Handling 'Too Many Requests' During Link Extraction
While extracting multiple links, I encountered a situation where some of them returned a "Too Many Requests" message, but the status code was still 200.
- To address this issue, how can I prevent hitting the 'Too Many Requests' error?
- Additionally, should the status code change to 429 (or another appropriate error code) when some issue occurs.
Thanks!
Hi, thank you for using the library. For the benefit of others who may have similar questions, I'll provide a detailed answer that can be used for future reference.
- Use Delay Between Requests:
from crawl4ai import AsyncWebCrawler
import asyncio
async def main():
async with AsyncWebCrawler(verbose=True) as crawler:
urls = ["https://example1.com", "https://example2.com"]
# Method 1: Built-in delay
results = await crawler.arun_many(
urls,
delay_between_requests=2.0, # Add 2 second delay between requests
**kwargs
)
# Method 2: Custom throttling
semaphore = asyncio.Semaphore(3) # Limit to 3 concurrent requests
async def crawl_with_throttle(url):
async with semaphore:
result = await crawler.arun(url)
await asyncio.sleep(1) # Add delay after each request
return result
tasks = [crawl_with_throttle(url) for url in urls]
results = await asyncio.gather(*tasks)
if __name__ == "__main__":
asyncio.run(main())
- Add Retry Logic with Exponential Backoff:
from crawl4ai import AsyncWebCrawler
import asyncio
import random
async def crawl_with_retry(crawler, url, max_retries=3):
for attempt in range(max_retries):
try:
result = await crawler.arun(url)
# Check content for rate limit messages
if "too many requests" in result.markdown.lower():
delay = (2 ** attempt) + random.uniform(0, 1) # Exponential backoff
print(f"Rate limited, waiting {delay:.2f}s before retry")
await asyncio.sleep(delay)
continue
return result
except Exception as e:
if attempt == max_retries - 1:
raise
delay = (2 ** attempt) + random.uniform(0, 1)
await asyncio.sleep(delay)
return None
async def main():
async with AsyncWebCrawler(verbose=True) as crawler:
urls = ["https://example1.com", "https://example2.com"]

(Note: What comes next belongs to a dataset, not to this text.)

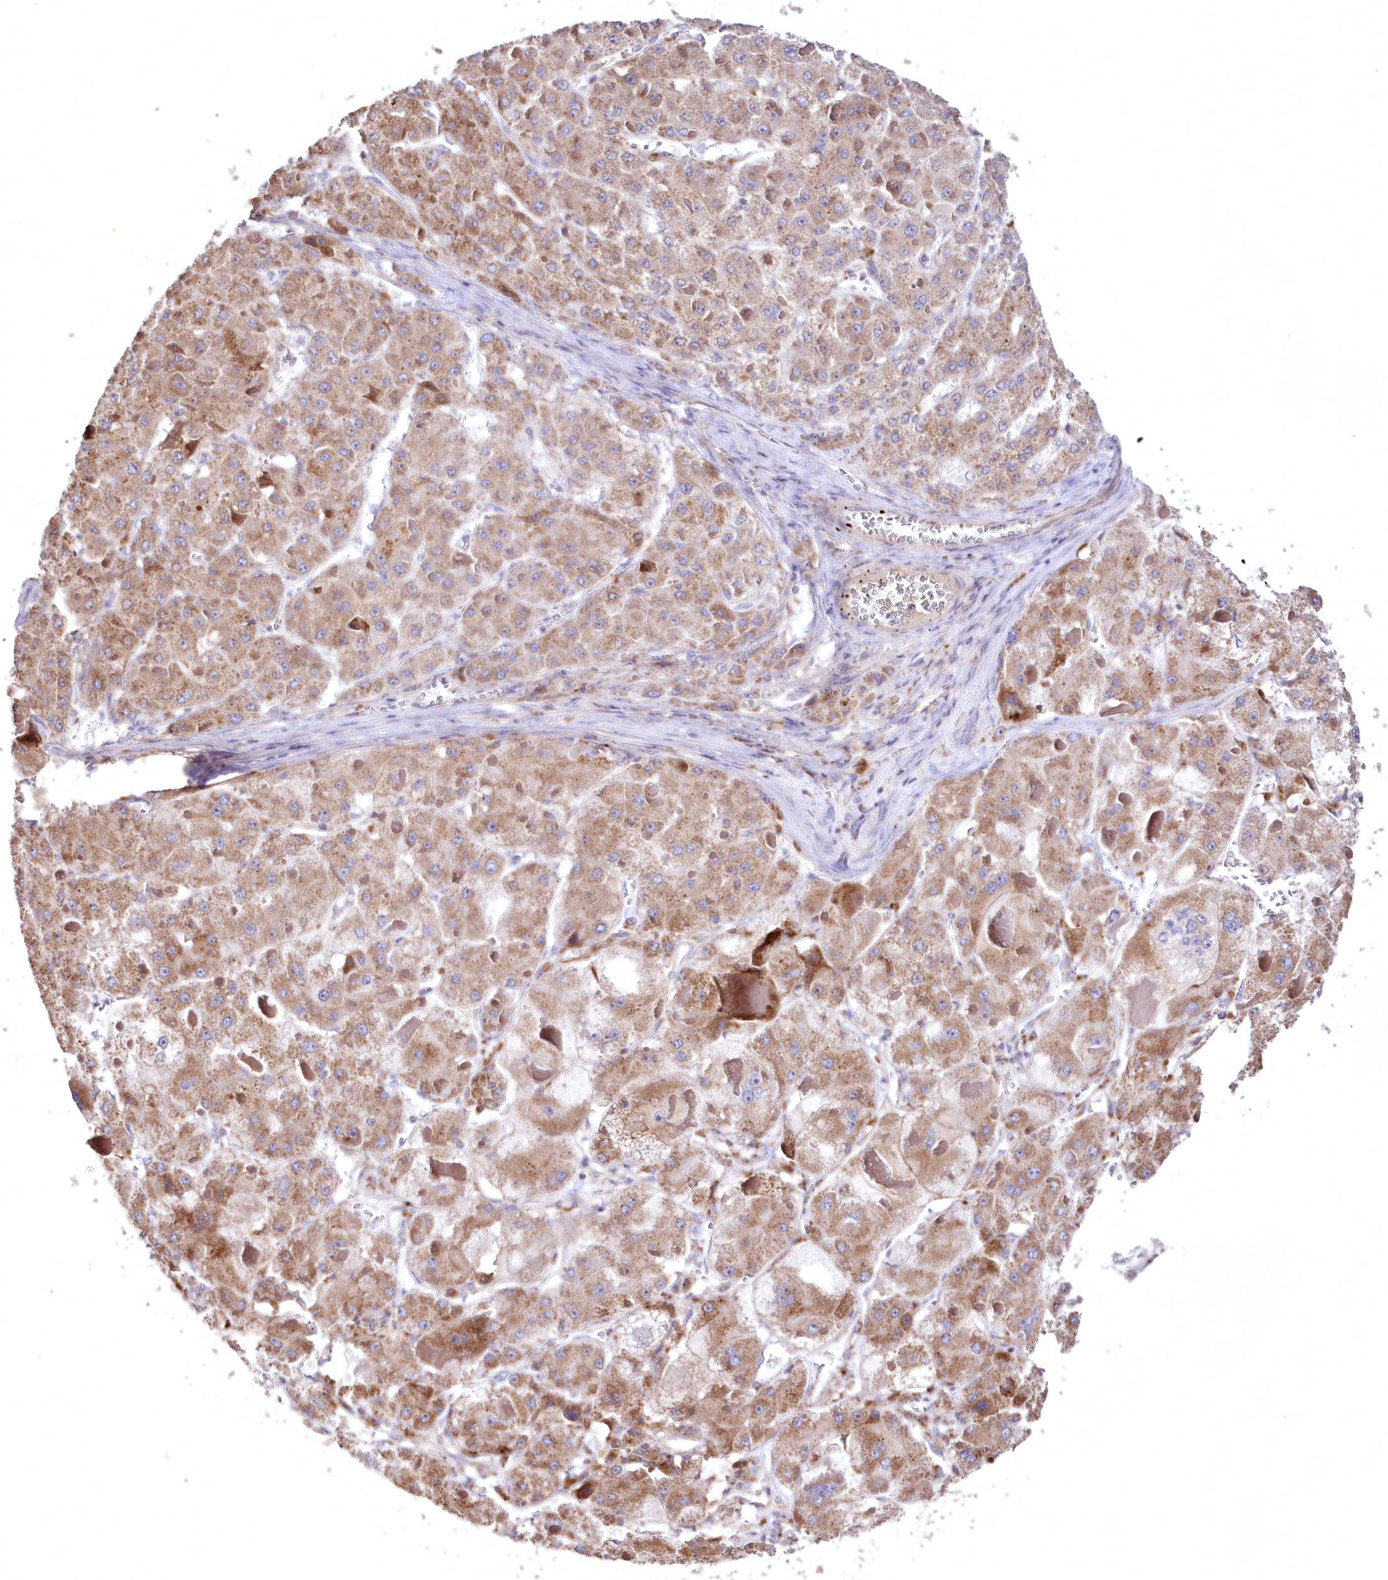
{"staining": {"intensity": "moderate", "quantity": ">75%", "location": "cytoplasmic/membranous"}, "tissue": "liver cancer", "cell_type": "Tumor cells", "image_type": "cancer", "snomed": [{"axis": "morphology", "description": "Carcinoma, Hepatocellular, NOS"}, {"axis": "topography", "description": "Liver"}], "caption": "Liver cancer stained with a protein marker shows moderate staining in tumor cells.", "gene": "HADHB", "patient": {"sex": "female", "age": 73}}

results = await asyncio.gather(*[
crawl_with_retry(crawler, url) for url in urls
])
- Use Proxy Rotation:
from crawl4ai import AsyncWebCrawler
import random
PROXY_LIST = [
"http://proxy1:8080",
"http://proxy2:8080",
"http://proxy3:8080"
]
async def main():
async with AsyncWebCrawler(
verbose=True,
proxy=random.choice(PROXY_LIST) # Rotate proxies
) as crawler:
results = await crawler.arun_many(urls)
Regarding the status code issue:
- Many sites return 200 with rate limit messages in content instead of 429
- You can modify the crawler to check content for rate limit indicators:
I have two solutions for you. The success flag indicates true crawl success beyond HTTP status codes. It will be False if there are JavaScript errors, empty content, error messages, anti-bot notices, or unexpected page structures - even with a 200 response. Always check both success and error_message for accurate crawl validation.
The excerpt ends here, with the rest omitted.